Theodore Parker.—In his day, Theodore Parker (1810–1860) was considered the most daring of rationalists, and so “advanced,” as we now call it, in his beliefs or disbeliefs as to be outside the pale of Christianity. Present-day rationalists find him a congenial spirit. He was a man of undoubted genius, caustic, flashing, vehement, incessant in labour, dying early from sheer exhaustion. His collected works in fourteen volumes (edited by Cobbe) reveal the nature of his industry. He was unweariedly accurate in detail, being determined to leave no pebble unturned in his search for truth. His sermon on “The Transient and the Permanent in Christianity” (1841) and “A Discourse of Matters Pertaining to Religion” (1842) gave evidence of his departure from the accepted form of Unitarianism. In 1845 he openly broke away, regarding the Church as an unnecessary organisation. In general, his criticism was destructive, and his attention to detail not balanced by powers of synthesis. His own convictions like iron and brooking no denial, he disregarded the tenderest feelings of other men, and in a mistaken sense of duty would trample underfoot those things which his neighbour might hold most sacred. His intellect flourished at the expense of his imagination, and his want of perspective resolves itself into a defect of taste, all the more injurious through the violence of his affections. This man, most cordially hated and feared by those whom he opposed, most ardently loved by his friends, would shed tears like a child when he met with a trivial act of kindness.

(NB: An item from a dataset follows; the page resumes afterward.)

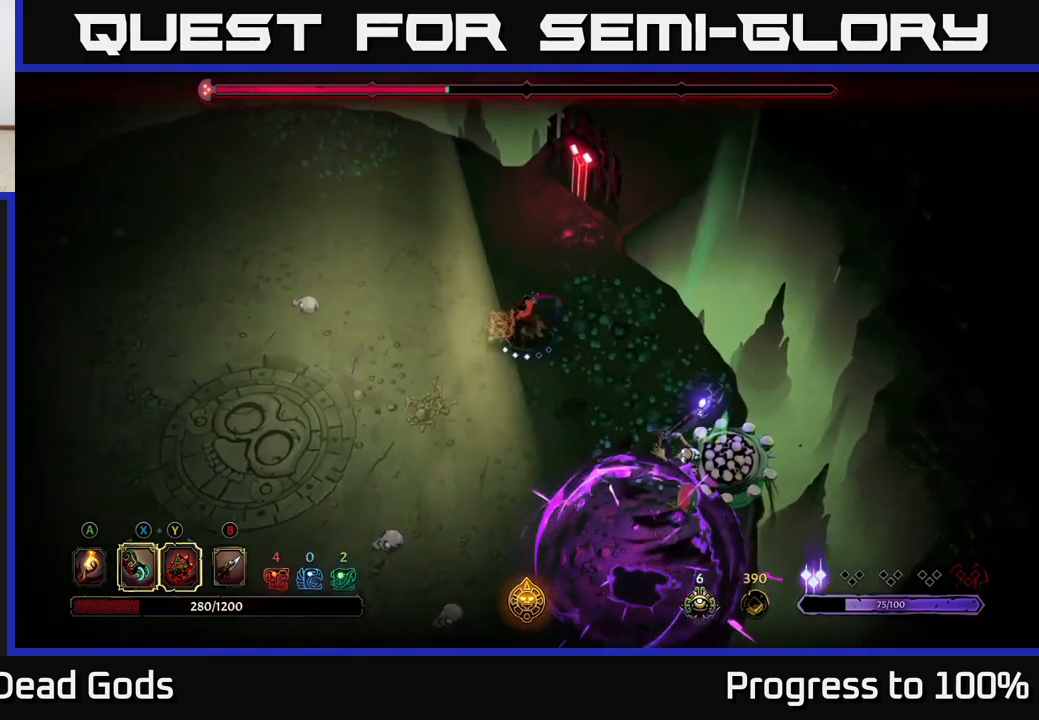
{"buttons": [], "left_stick": "down-left", "right_stick": "center", "events": [[167, "left_stick", "down"], [334, "left_stick", "down-left"]]}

The Beechers.—Lyman Beecher (1775–1863) represents the other extreme, of traditional orthodoxy, and the reaction against the trend of Unitarianism. He was a stern and virile personality, rigorous in habit, and in his expectation of righteousness in others, withal friendly and benign. His son, Henry Ward Beecher (1813–1887), according to the testimony of the daughter and sister, Harriet Beecher Stowe, as a child was deficient in verbal memory—a thing which he never outgrew,—diffident, sensitive, thick and indistinct in his speech. In the midst of a talented family that was much given to theological argument, his powers were gradually developed. At Laurenceburg, Ohio, his first charge, he was sexton as well as preacher. He came before the public through his defence of the negro in The Cincinnati Journal. At Indianapolis his reputation grew, for his independent spirit and direct, informal style proved very attractive; and when he had been called to Plymouth Church in Brooklyn, the people crowded over from New York to hear him. Beecher studied every-day life in the streets and shops of the metropolis; his discourses on popular topics, good government and the like, unconventionally treated, gave his audiences what they liked. His sympathies were non-sectarian, he had his finger on the pulse of every gathering, his well of common sense was overflowing, and he was fearless to the point of audacity, carrying the art of the mimic into the very pulpit. His preaching, in fact, sometimes bordered upon dangerous self-assertion. He rose to eminence, as Bacon might say, by a combination of good with questionable arts. But the mixture was mainly good. In Beecher’s discussion of slavery, Calhoun, who was not easily deceived, saw that the preacher knew how to get to the bottom of his subject. His good-humour, and pluck, and immense patriotism before hostile crowds in England (1863) greatly helped to deter that nation from recognising the Southern Confederacy.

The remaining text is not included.